At Union Council on the 6th of November, University College Dublin Students’ Union (UCDSU) was unable to get approval for their upcoming annual budget after student representatives raised concerns about the planned budget deficit.
UCDSU President Martha Ní Riada presented the budget to SU Council, however, students raised concerns about the plans to run a significant deficit of €71,162 for the coming year. The SU President assured SU Council that the decision to dip into their financial reserves was financially responsible but said “It does look bad I will give you that”.
Ní Riada explained that since COVID-19, the union had begun dipping into its financial reserves, down to €22,334 from €93,496 – with inflation increasing the cost of maintaining the services which the union provides to students.
The decision was made to further reduce the existing reserves this year, as UCD has agreed to increase the capitation grant that the college gives to the SU on an annual basis. At present, the capitation grant stands at €727,527, with the college having committed to year-on-year increases.
The capitation grant paid to UCDSU in the year ending 2019 stood at €749,734, showing that there has been a minor ~3% decrease in the grant paid to the Union over this four-year period in which inflation stood at more than 10% measured by the Irish Consumer Price Index.
Ní Riada assured the council that the union wouldn’t be in deficit over the next few years, as this was a temporary measure. She said the reserves would be built back up over the coming years.
Student representatives began to question the decision-making. Students asked the SU President; how long it took to build up the current levels of reserves; how many years she expected it would take to build back up to current levels, and how much the capitation grant would increase to.
The SU President was unable to give concrete answers to these questions, explaining that she didn’t prepare the budget, “I didn’t do accounting, I can honestly just about count” the President joked.
The budget is prepared by full-time staff of the union in conjunction with external accountants, and the union’s accounts are also externally audited, most recently by McInerney Saunders Chartered Accountants and Statutory Audit Firm.
The SU’s budget will be brought to the council on Monday 20th of November for further discussion, with the SU President having committed to returning to SU Council with answers to the questions levied on November 6th.
Examining the SU Budget, the Union expects to see total income reach €1,099,527, with the vast majority of that income coming from the grant given to UCDSU by the university.

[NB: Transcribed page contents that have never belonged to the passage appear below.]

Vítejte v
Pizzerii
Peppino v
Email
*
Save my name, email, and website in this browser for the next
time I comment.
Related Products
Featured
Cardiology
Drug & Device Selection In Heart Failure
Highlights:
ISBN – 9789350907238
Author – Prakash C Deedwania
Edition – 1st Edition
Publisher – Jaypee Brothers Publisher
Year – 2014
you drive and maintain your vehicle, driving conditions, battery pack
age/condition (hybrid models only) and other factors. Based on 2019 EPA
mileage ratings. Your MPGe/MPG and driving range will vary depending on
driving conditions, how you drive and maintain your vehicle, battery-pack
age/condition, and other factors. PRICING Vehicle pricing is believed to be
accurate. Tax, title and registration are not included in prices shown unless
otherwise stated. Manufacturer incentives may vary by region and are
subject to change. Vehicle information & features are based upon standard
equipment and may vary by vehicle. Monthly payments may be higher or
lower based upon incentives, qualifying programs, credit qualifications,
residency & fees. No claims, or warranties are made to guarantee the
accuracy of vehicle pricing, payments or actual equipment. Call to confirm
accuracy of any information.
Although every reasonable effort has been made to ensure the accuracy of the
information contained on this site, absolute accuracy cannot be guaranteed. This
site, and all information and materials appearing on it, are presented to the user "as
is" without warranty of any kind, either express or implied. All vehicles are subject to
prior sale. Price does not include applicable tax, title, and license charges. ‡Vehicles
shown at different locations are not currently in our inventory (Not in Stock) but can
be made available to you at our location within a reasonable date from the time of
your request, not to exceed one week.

Most of the remaining income is expected to come from sponsorship agreements – €80,000, services income – €100,000, and the profit made by the SU shops across campus. The accounts for the SU Shops are separate, as the shops operate under a separate entity – UCDSU Commercial Services Limited – with one shareholder, the SU.

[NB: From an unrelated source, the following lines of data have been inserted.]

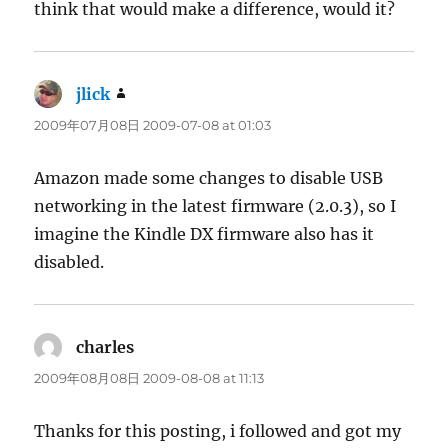
think that would make a difference, would it?
jlick
says:
2009年07月08日 2009-07-08 at 01:03
Amazon made some changes to disable USB
networking in the latest firmware (2.0.3), so I
imagine the Kindle DX firmware also has it
disabled.
charles
says:
2009年08月08日 2009-08-08 at 11:13
Thanks for this posting, i followed and got my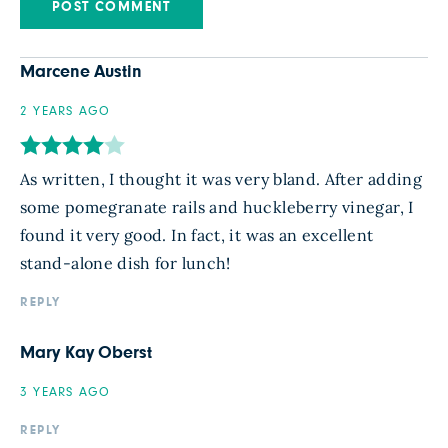
Marcene Austin
2 YEARS AGO
As written, I thought it was very bland. After adding
some pomegranate rails and huckleberry vinegar, I
found it very good. In fact, it was an excellent
stand-alone dish for lunch!
REPLY
Mary Kay Oberst
3 YEARS AGO
REPLY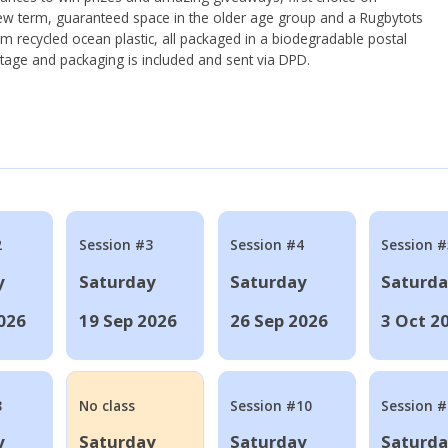
ew term, guaranteed space in the older age group and a Rugbytots
om recycled ocean plastic, all packaged in a biodegradable postal
tage and packaging is included and sent via DPD.
2
Session #3
Session #4
Session #
y
Saturday
Saturday
Saturd
026
19 Sep 2026
26 Sep 2026
3 Oct 2
8
No class
Session #10
Session 
y
Saturday
Saturday
Saturd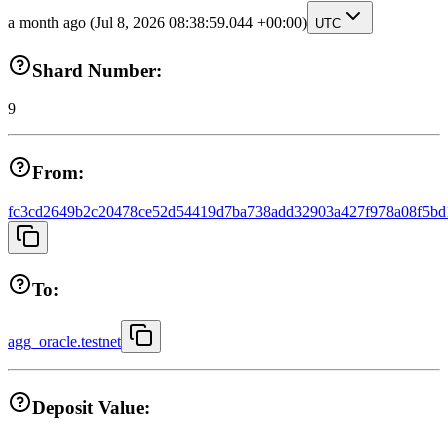
a month ago
(Jul 8, 2026 08:38:59.044 +00:00)
UTC
Shard Number:
9
From:
fc3cd2649b2c20478ce52d54419d7ba738add32903a427f978a08f5bd
To:
agg_oracle.testnet
Deposit Value: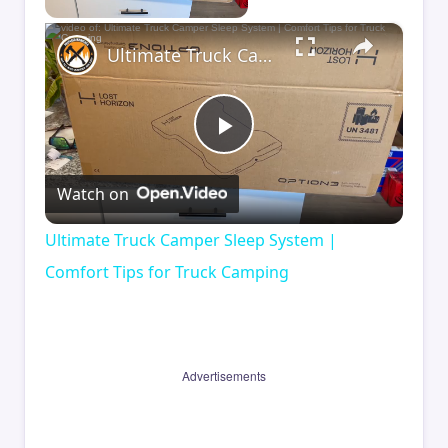
×
Ultimate Truck Camper Sleep System | Comfort Tips for Truck Camping
Play
Watch on
Video
Ultimate Truck Camper Sleep System |
Comfort Tips for Truck Camping
Advertisements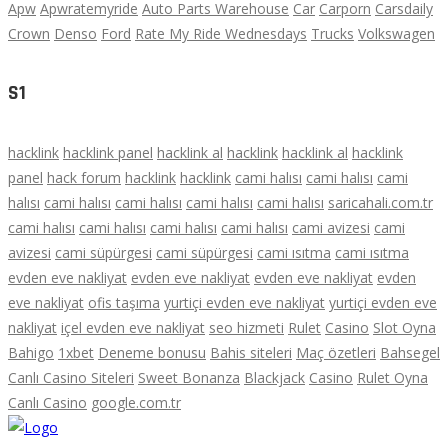
Apw
Apwratemyride
Auto Parts Warehouse
Car
Carporn
Carsdaily
Crown
Denso
Ford
Rate My Ride Wednesdays
Trucks
Volkswagen
S1
hacklink
hacklink panel
hacklink al
hacklink
hacklink al
hacklink
panel
hack forum
hacklink
hacklink
cami halısı
cami halısı
cami
halısı
cami halısı
cami halısı
cami halısı
cami halısı
saricahali.com.tr
cami halısı
cami halısı
cami halısı
cami halısı
cami avizesi
cami
avizesi
cami süpürgesi
cami süpürgesi
cami ısıtma
cami ısıtma
evden eve nakliyat
evden eve nakliyat
evden eve nakliyat
evden
eve nakliyat
ofis taşıma
yurtiçi evden eve nakliyat
yurtiçi evden eve
nakliyat
içel evden eve nakliyat
seo hizmeti
Rulet
Casino
Slot Oyna
Bahigo
1xbet
Deneme bonusu
Bahis siteleri
Maç özetleri
Bahsegel
Canlı Casino Siteleri
Sweet Bonanza
Blackjack
Casino
Rulet Oyna
Canlı Casino
google.com.tr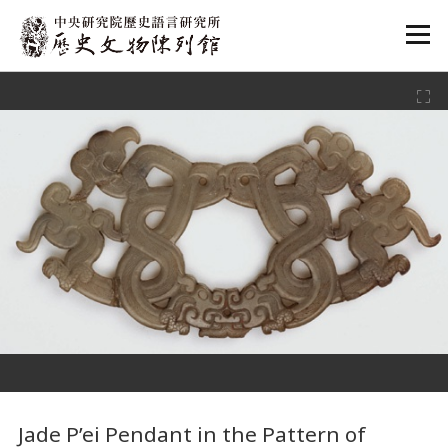
:::
:::
Jade P’ei Pendant in the Pattern of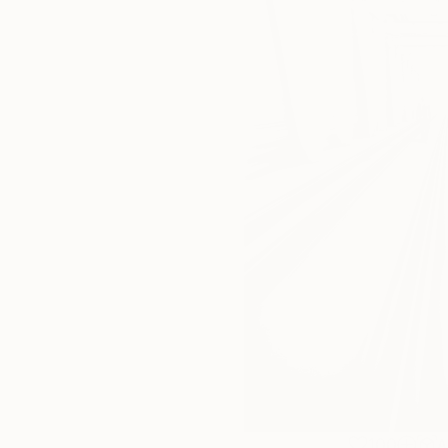
100
A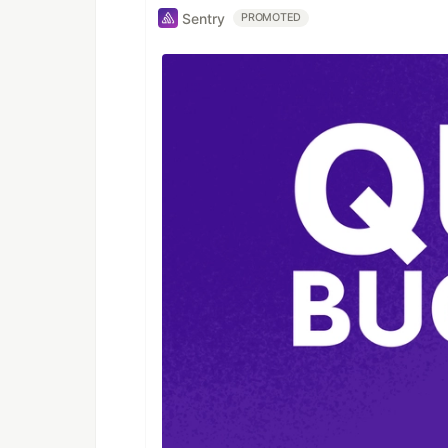
Sentry
PROMOTED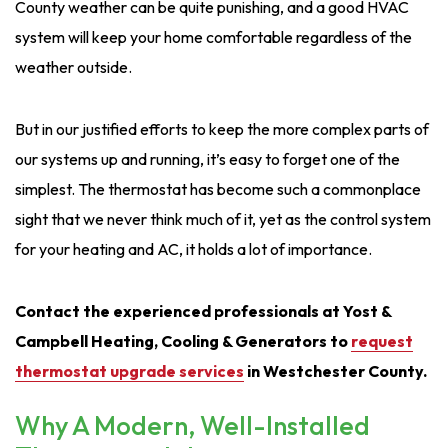
County weather can be quite punishing, and a good HVAC
system will keep your home comfortable regardless of the
weather outside.
But in our justified efforts to keep the more complex parts of
our systems up and running, it’s easy to forget one of the
simplest. The thermostat has become such a commonplace
sight that we never think much of it, yet as the control system
for your heating and AC, it holds a lot of importance.
Contact the experienced professionals at Yost &
Campbell Heating, Cooling & Generators to
request
thermostat upgrade services
in Westchester County
.
Why A Modern, Well-Installed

While the SU expect to generate nearly €1.1 million euros of income, they have not budgeted that the University Observer, the SU-funded campus newspaper, will generate any profit from advertising. The Observer is expected to cost the union more than €57,000 over the year.
Expenditure on support and student activities is expected to reach a considerable €1,170,689 for the year ending 30 June 2024. Payroll for non-elected staff members will reach €518,952 with a further €195,998. This brings the overall payroll to €714,950, the biggest expenditure of the union.
Notable sources of expenditure include an expected €25,000 on running elections, €6,000 in “strategy”, €8,000 in class representative training and activities, and €23,000 being spent on exam costs, such as staffing the SU’s stand in the RDS and other temporary expenses.
The Students’ Union therefore expect to see a loss of €71,162 for the coming year. This budget loss will bring the Union’s financial reserves down to €22,334, just three years after the Students’ Union reported a total financial reserve of €312,891 as of June 2021. This is a cumulative loss over the past three years of €290,557.
It is worth noting that the Union’s 2021 accounts state that the large surplus it reported was due to “the company being in receipt of temporary government grants as a result of the Covid 19 pandemic.”
The same accounts say that the union’s future finances were sustainable due to “tight cost control measures” which had been put in place such as the “cancellation of all non-essential expenditure, the postponement of any further staff hiring and guaranteed capitation funds from University College Dublin”.
Analysis: The Union’s decision to run a budget deficit may seem risky at face value, however, with UCD having committed to increase the capitation grant in the coming years it seems wholly reasonable. Any business being guaranteed a significant increase in its single largest income source could be forgiven for spending part of its cash reserves. The primary reasons for holding reserves are to fund unexpected costs and to allow for better financial manoeuvrability. With the rate of inflation set to reduce in a “gradual” fashion, per the Central Bank, and the Union still planning to hold some limited reserves, the risk in this decision is likely minimal.